Dieci abitanti della Val Susa sono stati scelti a campione, il regista li ha fatti parlare riprendendoli a casa o sui luoghi della discordia, e il variegato mosaico di questa lunga storia si è man mano ricomposto. Ognuno ha una storia da raccontare, la sua, ma diventa ben presto storia collettiva e, insieme, parte di un collage da cui affiorano le piaghe ben note di un Paese vissuto per decenni sull’impunità e il malgoverno.

Appalti truccati e dossier spaventosi sull’impatto ambientale delle cosiddette Grandi Opere, studi di settore che dichiarano il traffico passeggeri e merci in forte calo lì dove s’investono milioni di euro per un’alta velocità che non serve, anzi, farebbe danni enormi all’ecosistema e alla gente, esproprio di terreni, taglio di boschi, dissesto idrogeologico, sorgenti disseccate, alluvioni periodiche e frane,c’è di tutto nei racconti della gente.

Sfilano davanti all’obiettivo persone semplici e tranquille che un bel giorno, per caso, han dovuto vedere sul plastico, esposto da qualche parte, la propria abitazione prossima ad essere chiusa in una morsa fra autostrada e ferrovia; passano simpatiche massaie che, mentre fanno il caffè, raccontano di quella volta in cui si sono incatenate ai cancelli del cantiere e sono state lì per ore; giovani impiegate, studentesse, operaie raccontano di posti di blocco dove, per passare, bisognava mostrare i documenti, ogni volta, anche i bambini diretti a scuola.

Medio Oriente? Gaza? No, Val di Susa.

E poi le cariche della polizia, il capitolo più agghiacciante, incomprensibile affronto alla protesta non violenta di un popolo che lotta per i propri diritti. Fino alla detenzione di Chiara, Niccolò, Claudio e Mattia, accusati di terrorismo e in carcere dal 9 dicembre 2013, per cui sono stati chiesti dalla procura 9 anni e 6 mesi per un atto di sabotaggio, avendo incendiato un compressore.

Fare una sintesi di tutto l’orrore che emerge da queste videoriprese che hanno il sapore vero delle riprese amatoriali è impossibile. Video caricati su you tube soccorrono dove è utile documentare dal vivo, ma l’impatto forte è proprio nei volti, nelle parole, nei racconti di queste persone.

QUI accade, qui è la parola che sentiamo ripetere continuamente, qui è dove siamo tutti noi.

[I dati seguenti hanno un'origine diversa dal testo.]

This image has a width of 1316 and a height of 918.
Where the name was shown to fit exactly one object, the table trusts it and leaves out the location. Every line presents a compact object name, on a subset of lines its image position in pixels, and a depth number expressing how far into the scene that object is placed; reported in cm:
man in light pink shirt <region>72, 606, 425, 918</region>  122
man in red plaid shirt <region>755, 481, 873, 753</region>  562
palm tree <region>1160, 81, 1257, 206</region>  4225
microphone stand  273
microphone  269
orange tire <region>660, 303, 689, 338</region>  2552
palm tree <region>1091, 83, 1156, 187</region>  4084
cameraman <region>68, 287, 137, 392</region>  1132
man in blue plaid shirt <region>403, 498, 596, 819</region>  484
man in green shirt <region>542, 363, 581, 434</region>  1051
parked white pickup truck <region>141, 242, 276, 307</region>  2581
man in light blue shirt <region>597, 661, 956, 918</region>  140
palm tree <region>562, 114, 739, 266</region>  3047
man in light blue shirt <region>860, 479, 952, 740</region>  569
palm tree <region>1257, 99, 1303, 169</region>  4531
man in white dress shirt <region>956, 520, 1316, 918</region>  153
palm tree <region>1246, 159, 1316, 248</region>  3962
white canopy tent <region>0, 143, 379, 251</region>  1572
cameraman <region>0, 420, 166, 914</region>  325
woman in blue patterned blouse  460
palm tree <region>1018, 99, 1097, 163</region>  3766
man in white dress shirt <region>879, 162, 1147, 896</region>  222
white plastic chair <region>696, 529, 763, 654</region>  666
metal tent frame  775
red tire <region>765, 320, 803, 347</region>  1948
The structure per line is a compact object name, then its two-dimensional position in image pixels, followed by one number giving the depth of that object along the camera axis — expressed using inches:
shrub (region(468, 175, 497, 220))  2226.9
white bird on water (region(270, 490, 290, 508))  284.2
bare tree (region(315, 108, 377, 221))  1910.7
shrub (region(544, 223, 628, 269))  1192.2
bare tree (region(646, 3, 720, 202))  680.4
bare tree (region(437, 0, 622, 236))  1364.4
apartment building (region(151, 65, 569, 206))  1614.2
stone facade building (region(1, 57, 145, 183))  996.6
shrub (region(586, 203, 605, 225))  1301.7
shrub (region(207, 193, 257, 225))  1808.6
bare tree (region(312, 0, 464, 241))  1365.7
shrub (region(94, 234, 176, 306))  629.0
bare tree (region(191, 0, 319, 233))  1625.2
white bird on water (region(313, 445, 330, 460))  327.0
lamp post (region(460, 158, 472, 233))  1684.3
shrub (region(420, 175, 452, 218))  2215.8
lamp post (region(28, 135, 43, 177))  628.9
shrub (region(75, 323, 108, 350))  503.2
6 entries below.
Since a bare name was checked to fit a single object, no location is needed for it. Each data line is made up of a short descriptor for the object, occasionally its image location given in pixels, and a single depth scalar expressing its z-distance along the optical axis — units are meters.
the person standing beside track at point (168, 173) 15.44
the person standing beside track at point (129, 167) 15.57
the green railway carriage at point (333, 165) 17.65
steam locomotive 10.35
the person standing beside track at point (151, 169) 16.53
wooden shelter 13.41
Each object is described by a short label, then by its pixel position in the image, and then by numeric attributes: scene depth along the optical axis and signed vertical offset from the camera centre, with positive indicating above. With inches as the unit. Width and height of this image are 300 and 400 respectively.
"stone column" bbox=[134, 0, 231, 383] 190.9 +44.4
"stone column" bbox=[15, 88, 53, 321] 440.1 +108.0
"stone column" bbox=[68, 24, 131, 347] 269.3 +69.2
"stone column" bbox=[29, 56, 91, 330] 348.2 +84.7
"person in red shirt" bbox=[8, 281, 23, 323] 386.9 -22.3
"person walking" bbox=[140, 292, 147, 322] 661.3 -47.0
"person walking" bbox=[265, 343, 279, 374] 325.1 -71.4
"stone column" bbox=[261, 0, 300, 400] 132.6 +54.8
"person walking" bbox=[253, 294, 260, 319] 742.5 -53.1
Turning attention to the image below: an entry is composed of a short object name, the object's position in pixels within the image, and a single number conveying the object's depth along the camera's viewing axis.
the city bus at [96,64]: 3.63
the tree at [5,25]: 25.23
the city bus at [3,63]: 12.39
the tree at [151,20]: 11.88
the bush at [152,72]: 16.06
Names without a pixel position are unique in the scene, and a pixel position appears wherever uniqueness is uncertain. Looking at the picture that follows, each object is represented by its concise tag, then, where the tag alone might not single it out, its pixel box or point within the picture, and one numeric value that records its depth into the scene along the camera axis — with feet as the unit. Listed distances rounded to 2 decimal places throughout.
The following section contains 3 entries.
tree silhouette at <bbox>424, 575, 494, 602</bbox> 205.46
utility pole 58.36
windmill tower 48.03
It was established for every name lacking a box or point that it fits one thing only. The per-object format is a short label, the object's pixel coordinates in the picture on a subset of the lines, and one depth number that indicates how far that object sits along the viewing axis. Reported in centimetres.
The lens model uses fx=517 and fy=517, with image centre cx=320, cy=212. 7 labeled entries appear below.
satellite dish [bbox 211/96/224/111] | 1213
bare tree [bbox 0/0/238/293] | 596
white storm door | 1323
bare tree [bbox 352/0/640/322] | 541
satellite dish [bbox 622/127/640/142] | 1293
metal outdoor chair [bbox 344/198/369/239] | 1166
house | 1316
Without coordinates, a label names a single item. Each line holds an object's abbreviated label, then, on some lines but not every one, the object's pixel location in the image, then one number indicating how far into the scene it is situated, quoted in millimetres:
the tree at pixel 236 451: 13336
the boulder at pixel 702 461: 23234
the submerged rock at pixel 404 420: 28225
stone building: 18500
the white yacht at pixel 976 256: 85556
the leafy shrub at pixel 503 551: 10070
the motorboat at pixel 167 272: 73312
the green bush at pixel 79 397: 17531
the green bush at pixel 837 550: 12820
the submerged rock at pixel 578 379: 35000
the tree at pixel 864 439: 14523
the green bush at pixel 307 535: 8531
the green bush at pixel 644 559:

La motivazione del premio al regista non poteva essere più pertinente:

Per aver saputo raccontare in modo onesto e diretto come una comunità stia portando avanti da tempo una lotta per i diritti e i beni comuni con molteplici strumenti nonviolenti. Una riflessione sulla democrazia che rovescia gli stereotipi della politica e dell’informazione.